Joint position lists:
Segment Open

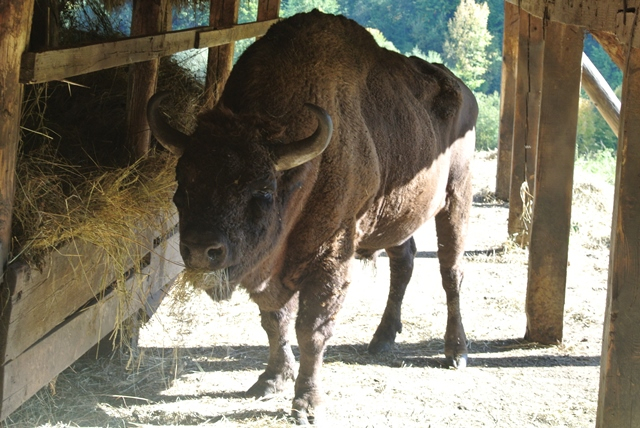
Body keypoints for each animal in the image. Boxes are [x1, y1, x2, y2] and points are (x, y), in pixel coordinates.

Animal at [148, 10, 478, 424]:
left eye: (263, 192)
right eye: (182, 184)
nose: (201, 250)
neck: (302, 172)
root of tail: (464, 91)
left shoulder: (331, 257)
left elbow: (312, 329)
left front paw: (307, 404)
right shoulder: (272, 267)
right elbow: (274, 320)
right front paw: (270, 381)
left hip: (457, 196)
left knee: (452, 271)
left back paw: (456, 352)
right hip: (399, 213)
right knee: (404, 262)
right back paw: (382, 339)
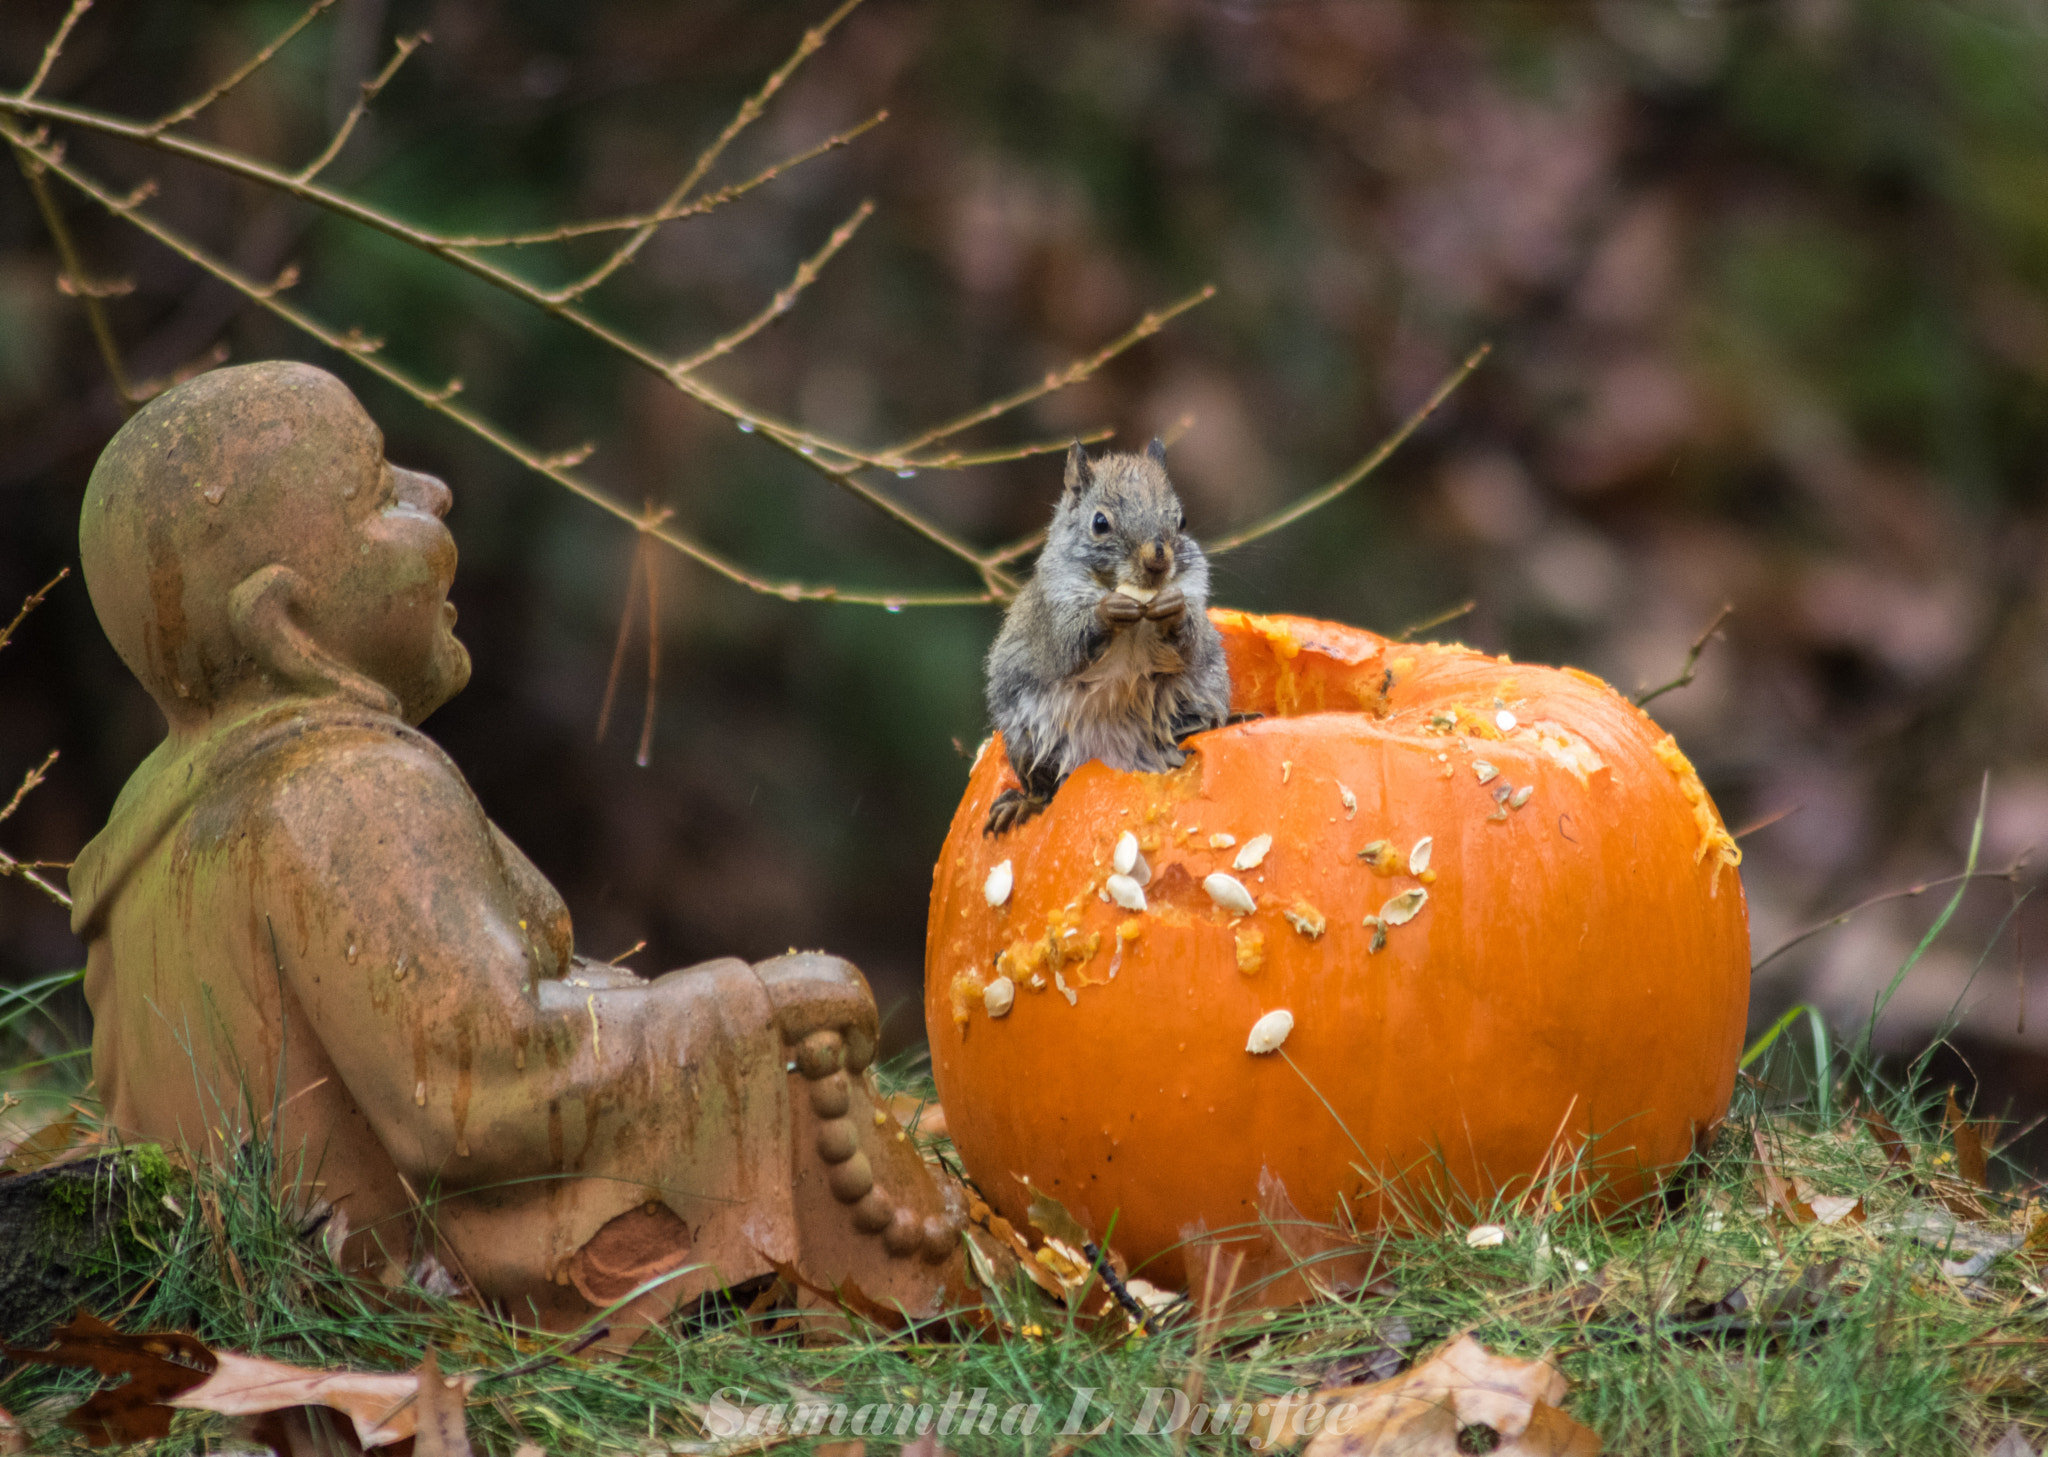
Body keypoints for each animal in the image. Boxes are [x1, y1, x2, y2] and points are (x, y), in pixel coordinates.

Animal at [983, 438, 1220, 836]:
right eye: (1100, 523)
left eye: (1181, 520)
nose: (1157, 561)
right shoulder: (1052, 620)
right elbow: (1068, 646)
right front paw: (1108, 611)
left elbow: (1193, 645)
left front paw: (1174, 610)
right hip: (1027, 738)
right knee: (1042, 787)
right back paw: (1024, 803)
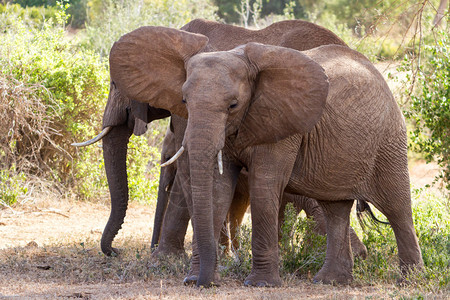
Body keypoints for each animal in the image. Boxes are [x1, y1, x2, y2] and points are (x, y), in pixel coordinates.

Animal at [107, 27, 424, 288]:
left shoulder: (283, 122)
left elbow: (265, 183)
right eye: (183, 100)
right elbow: (218, 187)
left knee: (397, 207)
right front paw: (197, 277)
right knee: (335, 208)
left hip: (389, 141)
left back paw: (409, 280)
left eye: (233, 105)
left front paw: (260, 284)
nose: (201, 282)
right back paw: (331, 281)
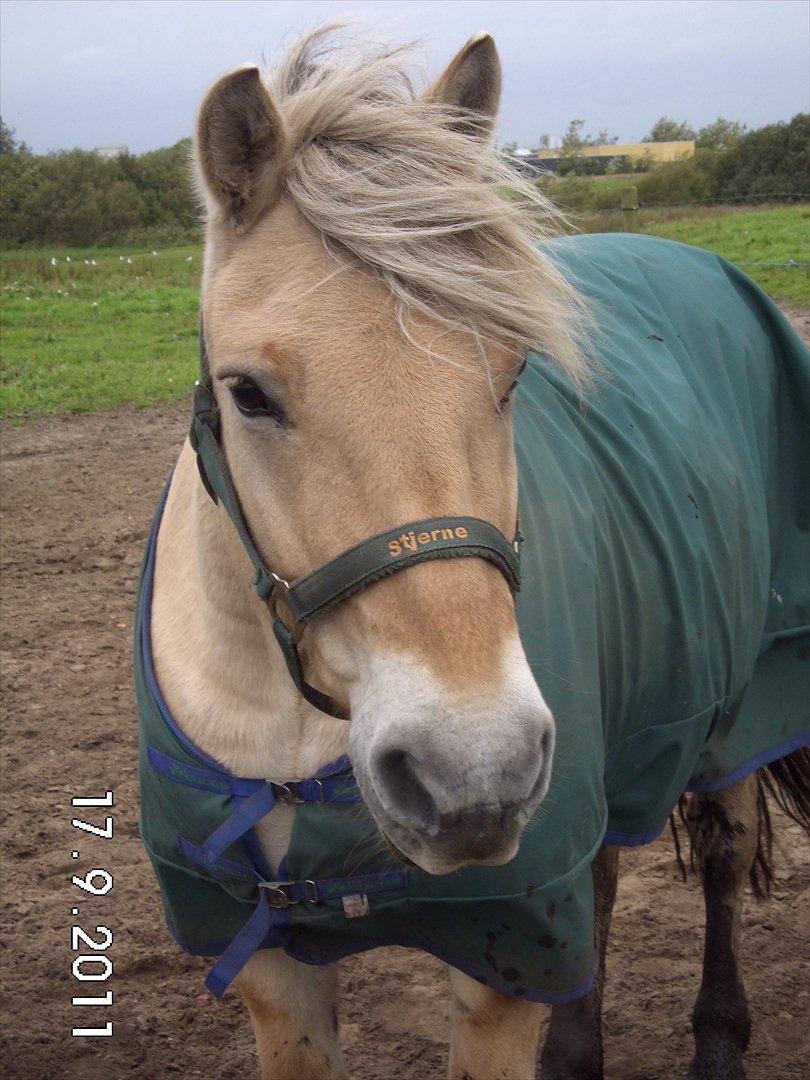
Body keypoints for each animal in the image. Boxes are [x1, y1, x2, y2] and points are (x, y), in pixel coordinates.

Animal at [136, 25, 807, 1080]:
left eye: (515, 372)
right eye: (247, 393)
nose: (472, 770)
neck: (291, 737)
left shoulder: (505, 958)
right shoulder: (272, 970)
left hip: (742, 701)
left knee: (725, 848)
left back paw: (718, 1039)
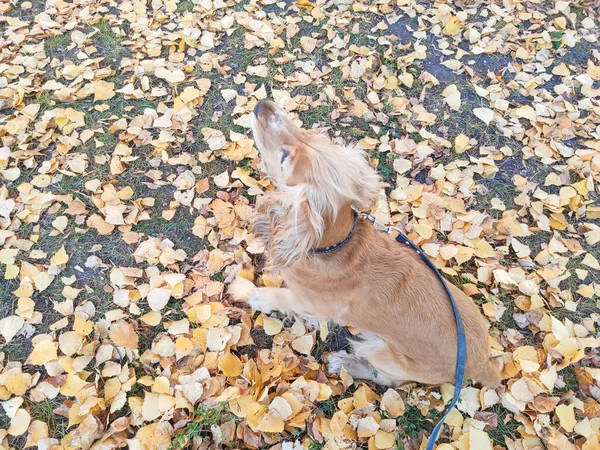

Segment Closed

Copy the records shown above in their entirety and exactly; images are to be left out.

Body keypoints for each animal in the image. Boxes are [x1, y1, x2, y2] and points are (x, y), in pixel coordinates.

Animal at [148, 10, 478, 424]:
left eye: (263, 192)
right eye: (182, 184)
nose: (201, 250)
neck: (302, 172)
root of tail: (464, 91)
left shoulder: (331, 257)
left elbow: (312, 329)
left front paw: (307, 404)
right shoulder: (272, 267)
right elbow: (274, 320)
right front paw: (270, 381)
left hip: (457, 196)
left knee: (452, 271)
left back paw: (456, 352)
right hip: (399, 213)
right knee: (404, 262)
right back paw: (382, 339)
Body keypoints for each animal in the image. Boxes are [x1, y1, x2, y2] and points are (x, y), in pixel coordinates.

Animal at [983, 438, 1220, 836]:
right eye: (1100, 523)
left eye: (1181, 520)
nose: (1157, 561)
right shoulder: (1052, 620)
right elbow: (1068, 646)
right front paw: (1108, 611)
left elbow: (1193, 645)
left front paw: (1174, 610)
right hip: (1027, 738)
right knee: (1042, 787)
right back paw: (1024, 803)
Body keypoints for each animal in the image. Boxes are [x1, y1, x2, y2] and points are (x, y), in pixel coordinates.

Animal at [107, 27, 424, 288]:
left shoulder: (283, 122)
left elbow: (265, 183)
right eye: (183, 100)
right elbow: (218, 187)
left knee: (397, 207)
right front paw: (197, 277)
right knee: (335, 208)
left hip: (389, 141)
left back paw: (409, 280)
left eye: (233, 105)
left front paw: (260, 284)
nose: (201, 282)
right back paw: (331, 281)
Body keypoints for each animal in the image. Boxes are [x1, y1, x2, y2] and points are (x, y), in pixel coordinates.

Animal at [136, 25, 807, 1080]:
left eye: (515, 372)
right eye: (247, 393)
nose: (472, 770)
neck: (291, 737)
left shoulder: (505, 958)
right shoulder: (272, 970)
left hip: (742, 701)
left knee: (725, 848)
left back paw: (718, 1039)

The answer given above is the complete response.